The MFDP in 1964 chose 68 delegates to attend the state Democratic Convention. President Johnson declared that they would not be allowed to attend and the Mississippi state attorney general issued an injunction threatening to jail any of the MFDP delegates who tried to attend. After a three-day stand off, a compromise measure, with only Henry and Edwin King being allowed to vote, was accepted.

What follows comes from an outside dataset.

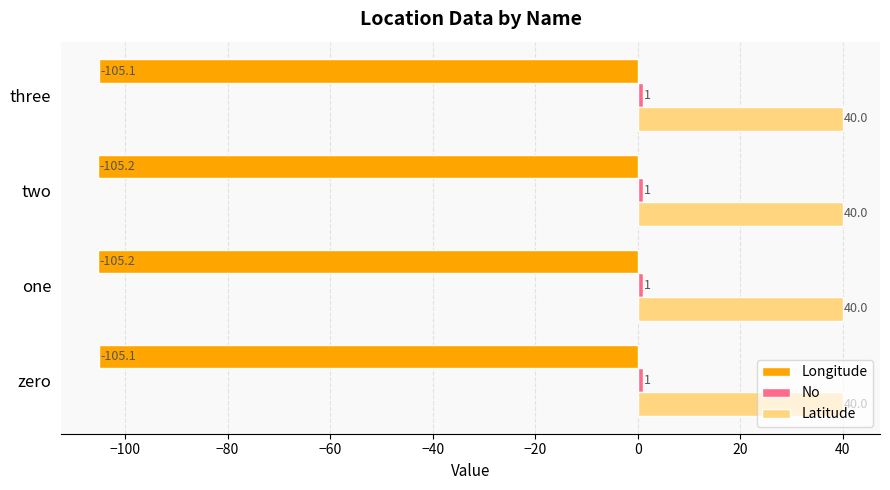

Which series has the largest total across all categories?

Latitude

Henry ran for Congress later that year, but was thwarted by state election officials for an insufficient number of ballot signatures. Soon, due to a dislike of the radical direction of the MFDP, he left the organization, creating the Loyalist Democrats and chairing their delegations to the 1968 and 1972 Democratic National Conventions. He eventually initiated a unification program with the national Democratic Party.
Henry was elected to the Mississippi House of Representatives in 1982, holding the seat until 1996. He has been described as a "conservative militant," willing not only to risk his life but also to compromise on issues of strategy even when doing so led to alienation from outspoken activists. Aaron Henry died in 1997.